→ WHAT THE TASK ASKS
Switch "put down" to "written down" everywhere it appears in the data below, keeping everything else the same. Leave the pictures out of your answer.
[SOURCE INFORMATION]
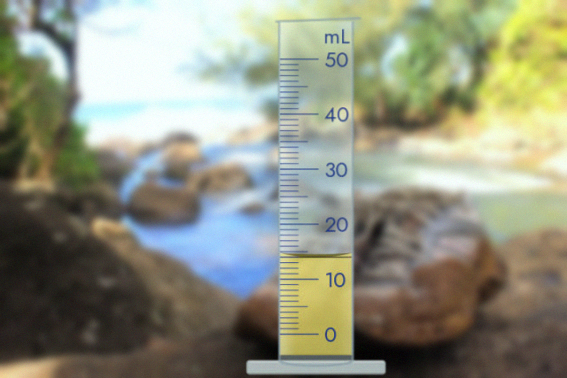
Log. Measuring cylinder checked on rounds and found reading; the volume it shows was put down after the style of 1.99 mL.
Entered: 14 mL
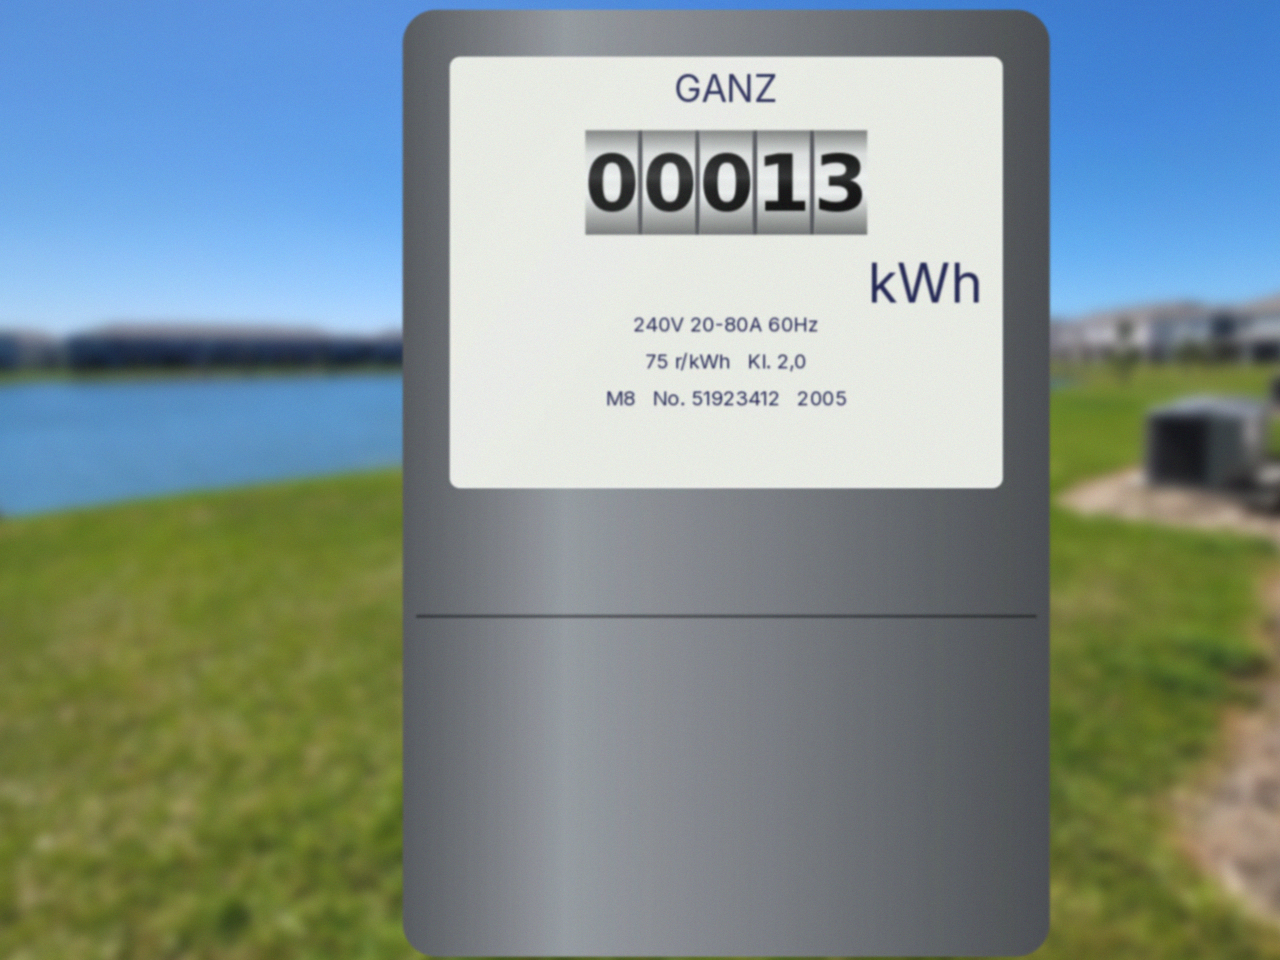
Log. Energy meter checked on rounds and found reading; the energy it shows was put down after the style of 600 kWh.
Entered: 13 kWh
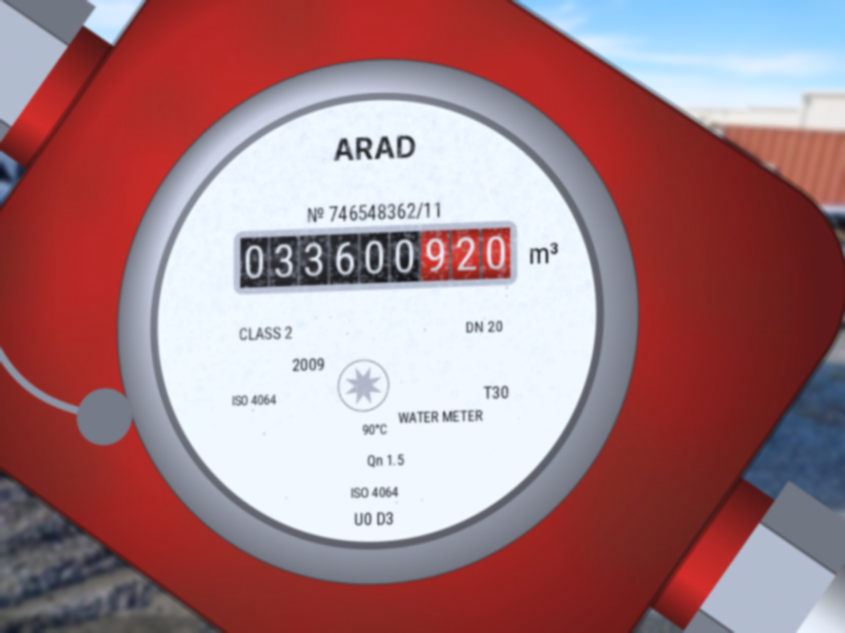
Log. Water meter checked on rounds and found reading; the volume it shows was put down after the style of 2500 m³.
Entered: 33600.920 m³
[/SOURCE INFORMATION]
→ YOUR SOLUTION
Log. Measuring cylinder checked on rounds and found reading; the volume it shows was written down after the style of 1.99 mL.
Entered: 14 mL
Log. Energy meter checked on rounds and found reading; the energy it shows was written down after the style of 600 kWh.
Entered: 13 kWh
Log. Water meter checked on rounds and found reading; the volume it shows was written down after the style of 2500 m³.
Entered: 33600.920 m³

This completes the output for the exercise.